▶ _EXERCISE AIM_:
Write out again, word for word, the records from the line containing "Porno for Pyros | Peak chart positions / US: 5" to the line containing "SWI: 70 -> 83", including both of those lines. Leave the pictures out of the answer.

▶ _DATASET EXTRACT_:
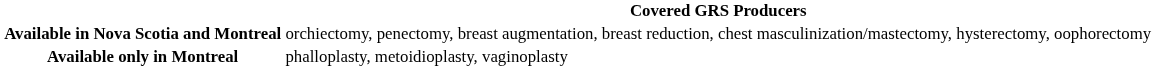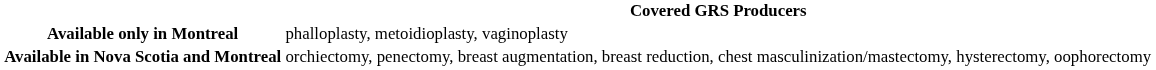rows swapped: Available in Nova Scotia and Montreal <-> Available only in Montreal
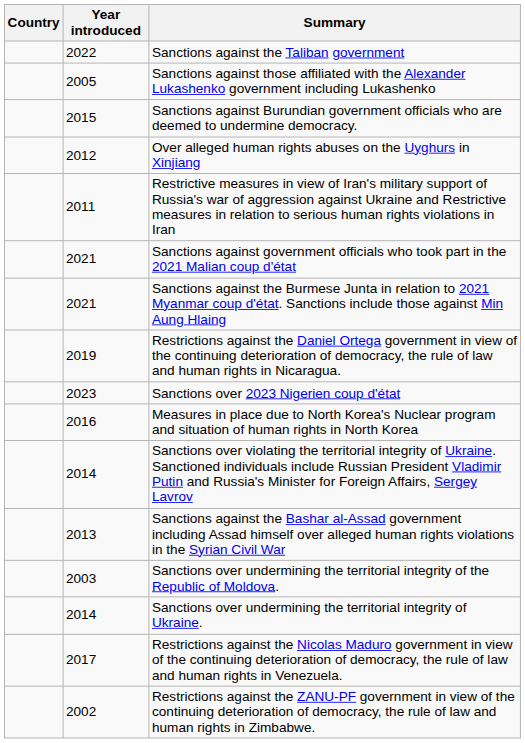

--

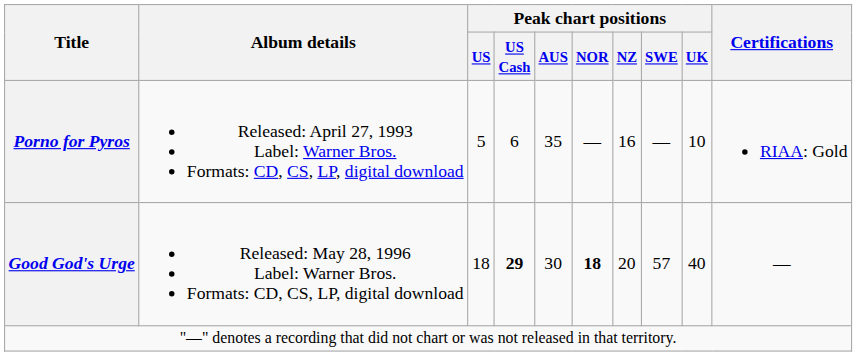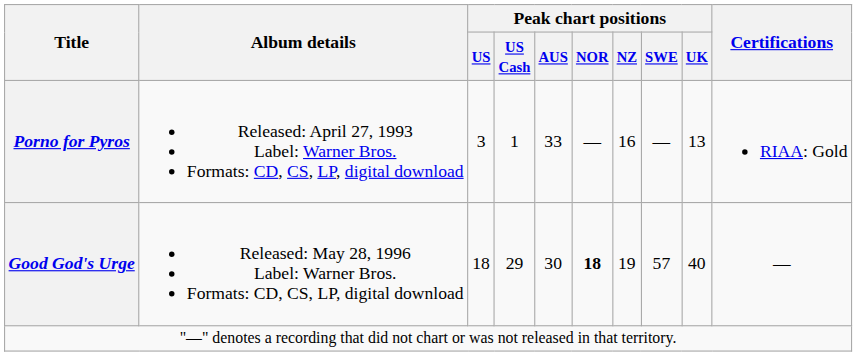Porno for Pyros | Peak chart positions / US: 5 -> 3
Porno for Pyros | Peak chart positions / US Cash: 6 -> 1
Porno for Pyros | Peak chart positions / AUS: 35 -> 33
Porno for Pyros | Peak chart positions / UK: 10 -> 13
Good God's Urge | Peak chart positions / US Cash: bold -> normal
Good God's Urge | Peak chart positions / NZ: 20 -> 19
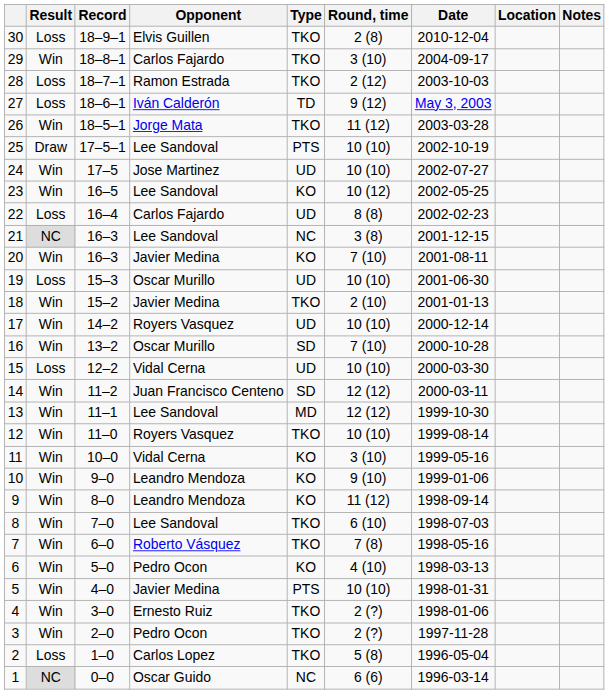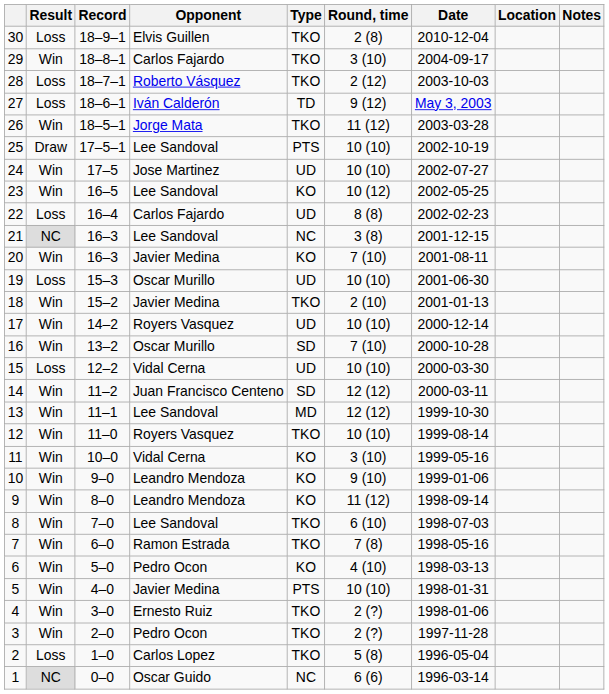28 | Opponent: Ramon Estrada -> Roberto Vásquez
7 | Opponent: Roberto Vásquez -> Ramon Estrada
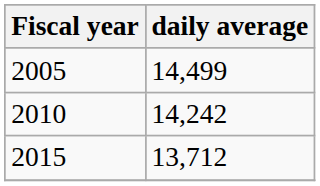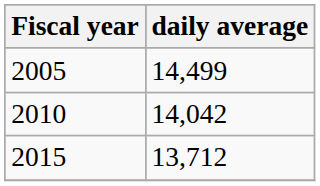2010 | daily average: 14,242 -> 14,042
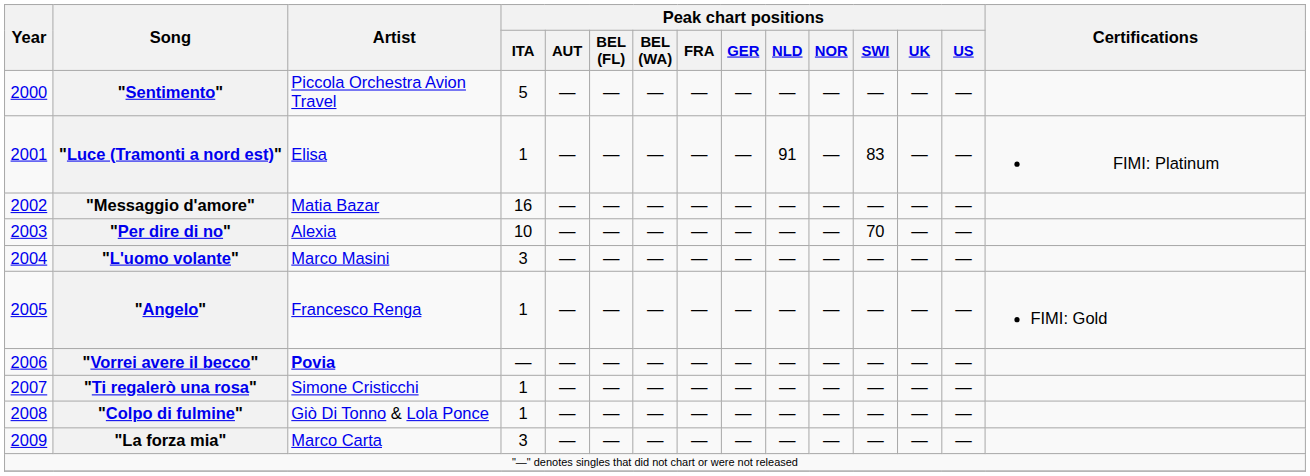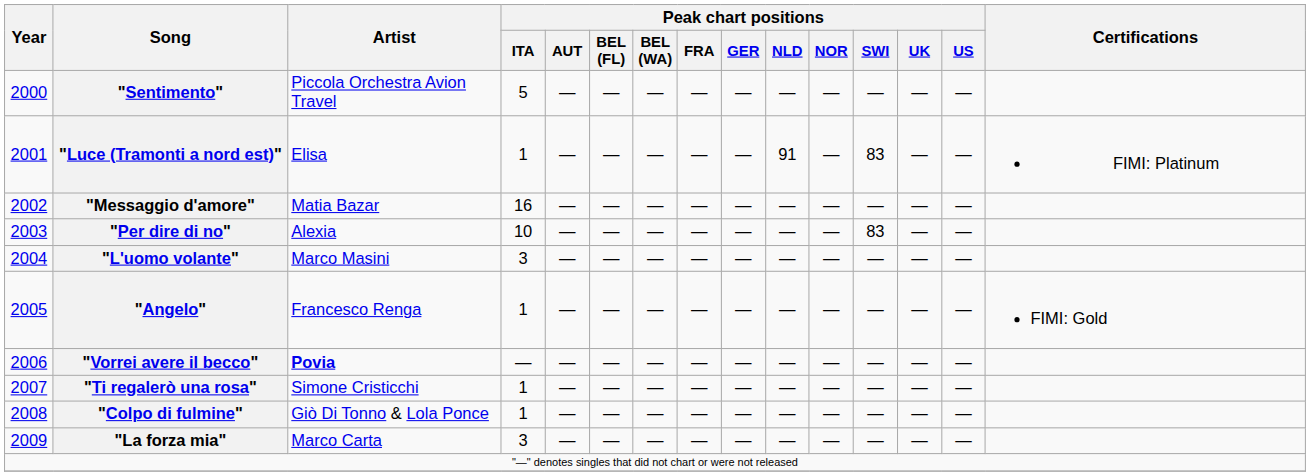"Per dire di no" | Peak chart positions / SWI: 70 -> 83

▶ _EXERCISE SOLUTION_:
Porno for Pyros | Peak chart positions / US: 5 -> 3
Porno for Pyros | Peak chart positions / US Cash: 6 -> 1
Porno for Pyros | Peak chart positions / AUS: 35 -> 33
Porno for Pyros | Peak chart positions / UK: 10 -> 13
Good God's Urge | Peak chart positions / US Cash: bold -> normal
Good God's Urge | Peak chart positions / NZ: 20 -> 19
28 | Opponent: Ramon Estrada -> Roberto Vásquez
7 | Opponent: Roberto Vásquez -> Ramon Estrada
2010 | daily average: 14,242 -> 14,042
"Per dire di no" | Peak chart positions / SWI: 70 -> 83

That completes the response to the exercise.